__EXERCISE PROMPT__
Word for word, transcribe every line below.
----
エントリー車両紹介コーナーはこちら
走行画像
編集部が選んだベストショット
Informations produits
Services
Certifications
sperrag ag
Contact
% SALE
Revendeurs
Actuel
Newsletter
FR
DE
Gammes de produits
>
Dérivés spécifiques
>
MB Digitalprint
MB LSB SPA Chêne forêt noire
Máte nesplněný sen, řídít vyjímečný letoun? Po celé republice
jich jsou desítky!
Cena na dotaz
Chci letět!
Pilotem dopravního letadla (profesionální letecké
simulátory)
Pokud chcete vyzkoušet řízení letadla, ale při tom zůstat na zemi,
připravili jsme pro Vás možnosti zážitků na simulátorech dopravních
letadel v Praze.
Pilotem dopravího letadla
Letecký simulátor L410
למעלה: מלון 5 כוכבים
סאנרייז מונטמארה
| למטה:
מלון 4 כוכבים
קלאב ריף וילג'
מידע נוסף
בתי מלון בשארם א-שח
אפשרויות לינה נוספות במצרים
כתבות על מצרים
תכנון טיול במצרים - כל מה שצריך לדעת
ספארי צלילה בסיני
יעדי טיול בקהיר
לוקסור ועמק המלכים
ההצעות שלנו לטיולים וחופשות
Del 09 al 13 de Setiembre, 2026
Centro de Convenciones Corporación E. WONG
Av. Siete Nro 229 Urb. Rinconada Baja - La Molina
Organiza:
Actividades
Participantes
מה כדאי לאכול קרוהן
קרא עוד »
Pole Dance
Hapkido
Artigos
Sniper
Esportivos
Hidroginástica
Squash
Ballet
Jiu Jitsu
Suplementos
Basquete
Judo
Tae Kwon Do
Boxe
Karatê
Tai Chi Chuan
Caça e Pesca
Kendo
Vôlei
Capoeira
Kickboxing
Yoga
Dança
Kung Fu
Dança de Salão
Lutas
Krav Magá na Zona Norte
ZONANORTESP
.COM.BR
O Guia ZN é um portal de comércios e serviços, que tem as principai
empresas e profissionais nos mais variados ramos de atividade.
----
__ANSWER__
エントリー車両紹介コーナーはこちら
走行画像
編集部が選んだベストショット
Informations produits
Services
Certifications
sperrag ag
Contact
% SALE
Revendeurs
Actuel
Newsletter
FR
DE
Gammes de produits
>
Dérivés spécifiques
>
MB Digitalprint
MB LSB SPA Chêne forêt noire
Máte nesplněný sen, řídít vyjímečný letoun? Po celé republice
jich jsou desítky!
Cena na dotaz
Chci letět!
Pilotem dopravního letadla (profesionální letecké
simulátory)
Pokud chcete vyzkoušet řízení letadla, ale při tom zůstat na zemi,
připravili jsme pro Vás možnosti zážitků na simulátorech dopravních
letadel v Praze.
Pilotem dopravího letadla
Letecký simulátor L410
למעלה: מלון 5 כוכבים
סאנרייז מונטמארה
| למטה:
מלון 4 כוכבים
קלאב ריף וילג'
מידע נוסף
בתי מלון בשארם א-שח
אפשרויות לינה נוספות במצרים
כתבות על מצרים
תכנון טיול במצרים - כל מה שצריך לדעת
ספארי צלילה בסיני
יעדי טיול בקהיר
לוקסור ועמק המלכים
ההצעות שלנו לטיולים וחופשות
Del 09 al 13 de Setiembre, 2026
Centro de Convenciones Corporación E. WONG
Av. Siete Nro 229 Urb. Rinconada Baja - La Molina
Organiza:
Actividades
Participantes
מה כדאי לאכול קרוהן
קרא עוד »
Pole Dance
Hapkido
Artigos
Sniper
Esportivos
Hidroginástica
Squash
Ballet
Jiu Jitsu
Suplementos
Basquete
Judo
Tae Kwon Do
Boxe
Karatê
Tai Chi Chuan
Caça e Pesca
Kendo
Vôlei
Capoeira
Kickboxing
Yoga
Dança
Kung Fu
Dança de Salão
Lutas
Krav Magá na Zona Norte
ZONANORTESP
.COM.BR
O Guia ZN é um portal de comércios e serviços, que tem as principai
empresas e profissionais nos mais variados ramos de atividade.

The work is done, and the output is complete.